| TASKS TO PERFORM |
1 - Revise the passage on the Baha’i Faith: reproduce everything from "The Baha’i Faith" down to "Baha’is and God.", replacing "misperceptions" with "misunderstandings".
2 - In the passage on the Baha’i Faith, how many years did the writer use the Baha’i prayerbook for prayers?

| SOURCE PASSAGE |
+---+

Baha’is Have No Direct Relationship With God (according to Baha’u’llah)

The Baha’i Faith doesn’t promote having a personal relationship with Jesus Christ. Though Baha’is will say their religion “honors” Jesus … it really doesn’t. Baha’i minimizes and marginalizes much of what Jesus taught and demonstrated with His life, such as His healing miracles, and the resurrection.

The Baha’i lack of respect for the true teachings and life of Jesus Christ concerns me because it places a wall of misperceptions between Baha’is and God.

This is seen in the the Baha’i perspective that God is an unknowable being, whereas Christians perceive of God as their “Abba” (Father, Daddy) and have direct conversations with Him. Baha’is instead use a prayerbook with prayers written by the founders of their religion, and do not learn to directly communicate with God by fervently pouring their hearts out to Him in their own words.

I believe the Baha’i prayerbook makes it harder to relate to God on a personal basis. I used it for prayers for thirty years – and rarely said a prayer independent of the words of the Baha’i prayerbook. It was as if, as a Baha’i, I believed the prayers written by Baha’u’llah, The Bab, and ‘Abdu’l-Baha were more holy and important than actually speaking directly from my heart to my Heavenly Father. Much later in life, when I became a Christian, it was very hard to learn how to pray directly and fervently from my heart. My initial Christian prayer life was stilted and hesitant as I struggled to learn to pray in a new way.

We Christians have (or should have) a personal relationship with Jesus. I can have a personal relationship with Jesus because He was resurrected from the dead and is still alive.

+---+

| SUPPLIED INFORMATION |
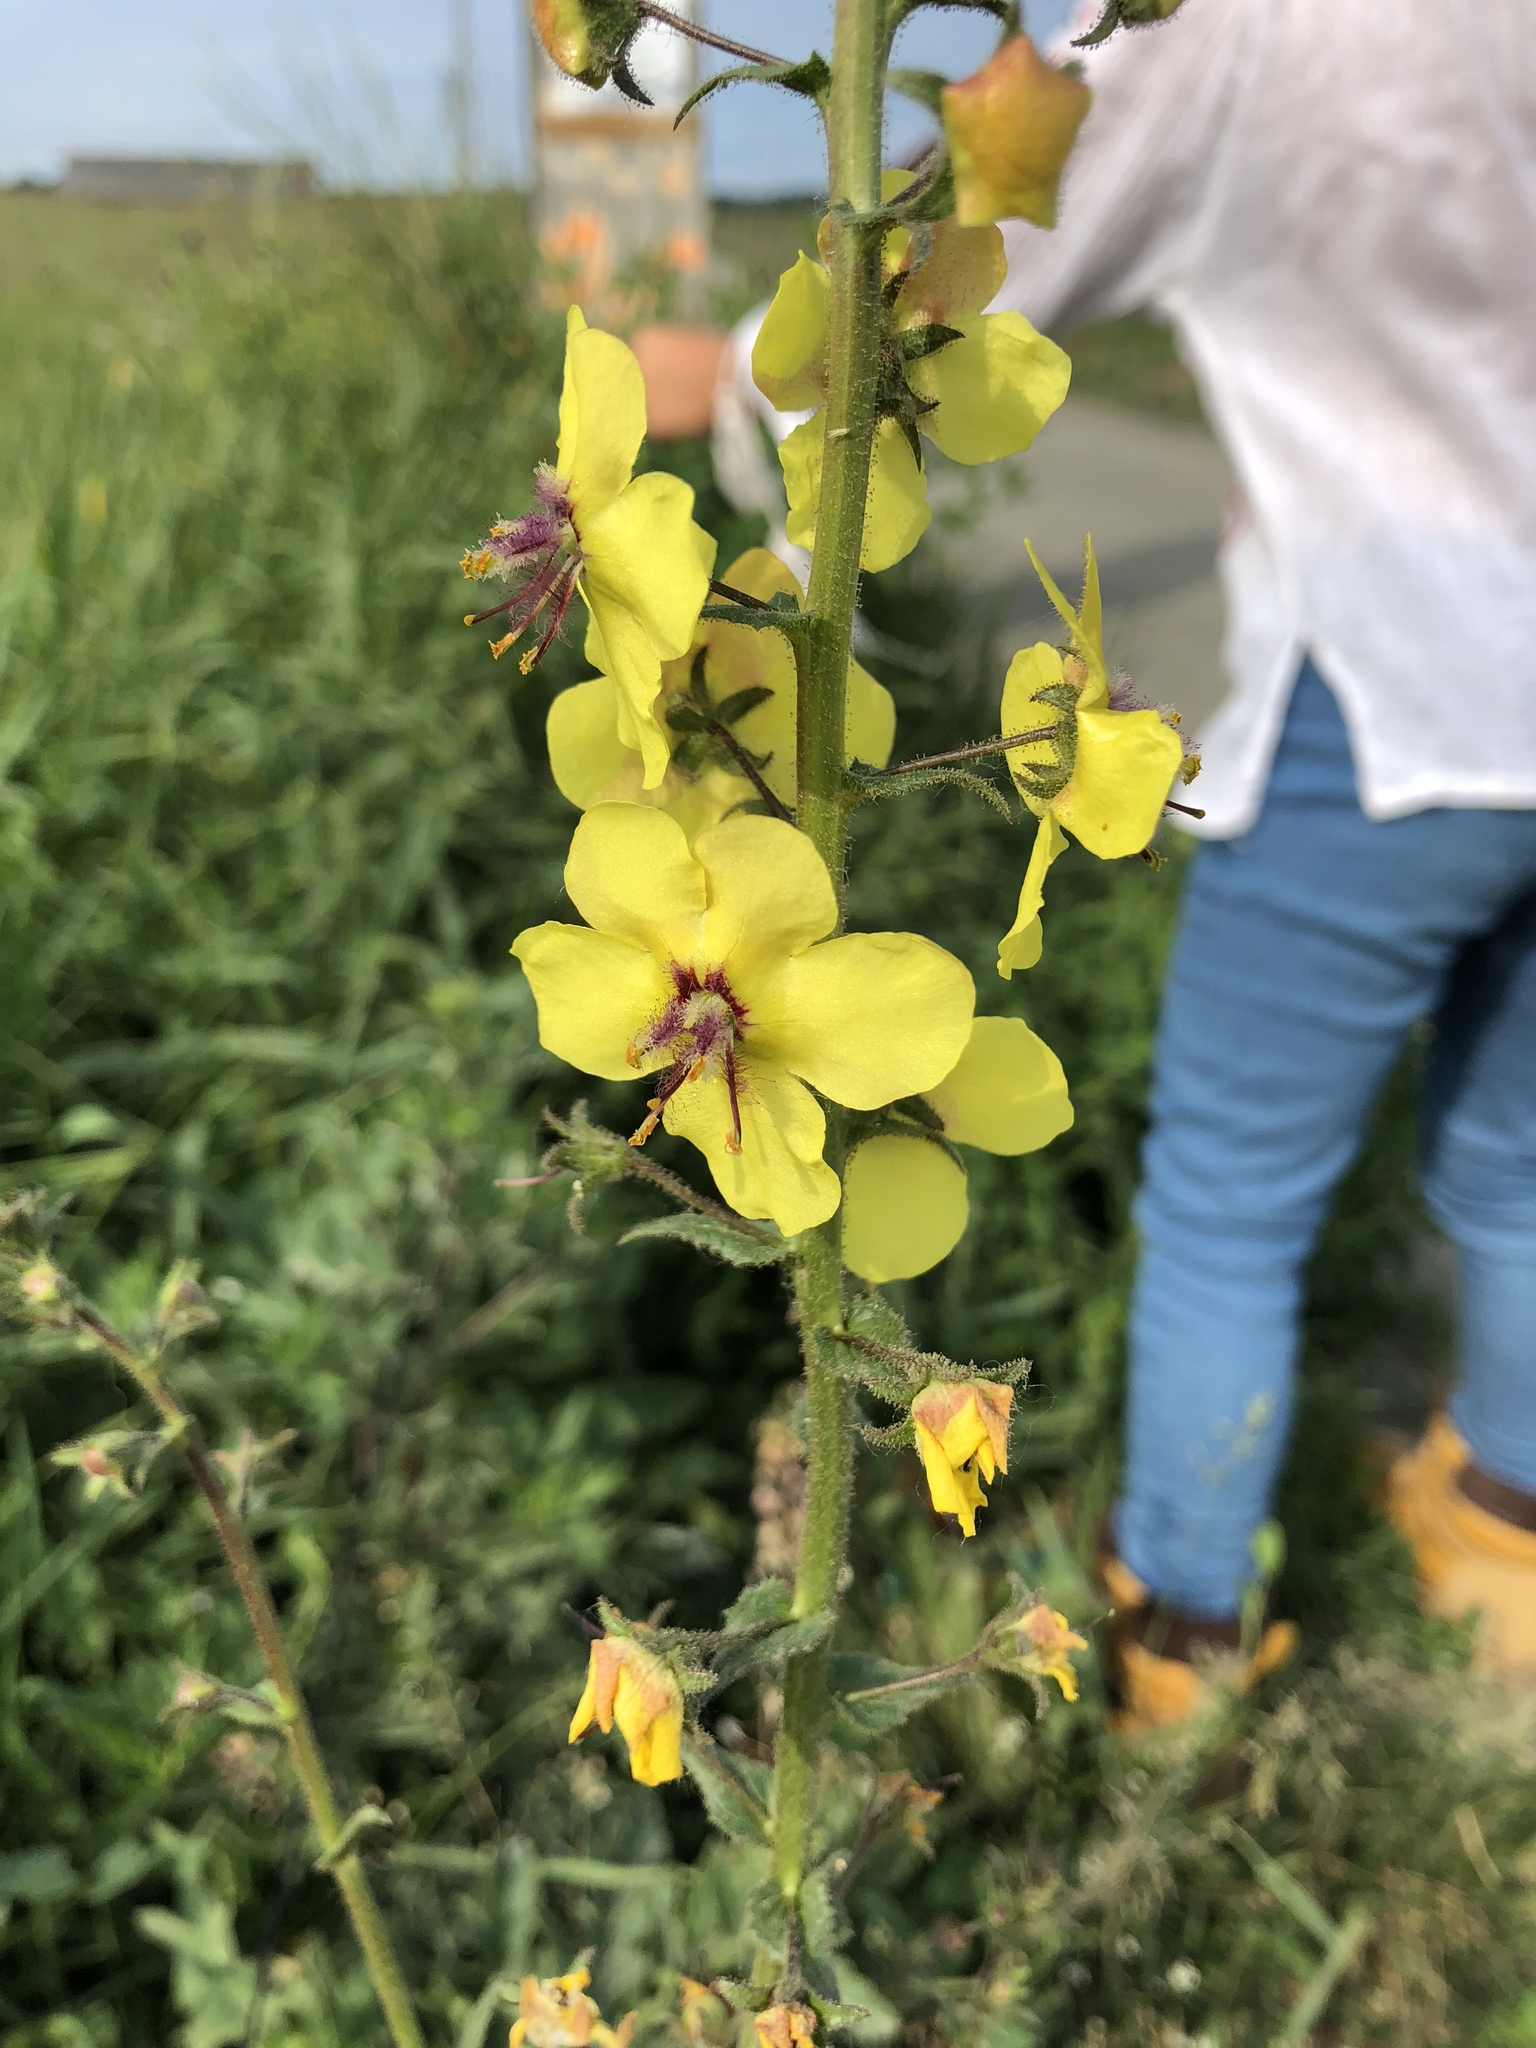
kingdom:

+---+

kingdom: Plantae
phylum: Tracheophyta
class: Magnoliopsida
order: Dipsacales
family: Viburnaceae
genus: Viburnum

+---+

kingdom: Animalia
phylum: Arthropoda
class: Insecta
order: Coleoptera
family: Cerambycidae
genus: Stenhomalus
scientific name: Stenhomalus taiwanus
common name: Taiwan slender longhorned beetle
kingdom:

+---+

| RESULTS |
1 -
The Baha’i Faith doesn’t promote having a personal relationship with Jesus Christ. Though Baha’is will say their religion “honors” Jesus … it really doesn’t. Baha’i minimizes and marginalizes much of what Jesus taught and demonstrated with His life, such as His healing miracles, and the resurrection.

The Baha’i lack of respect for the true teachings and life of Jesus Christ concerns me because it places a wall of misunderstandings between Baha’is and God.

2 - Thirty years.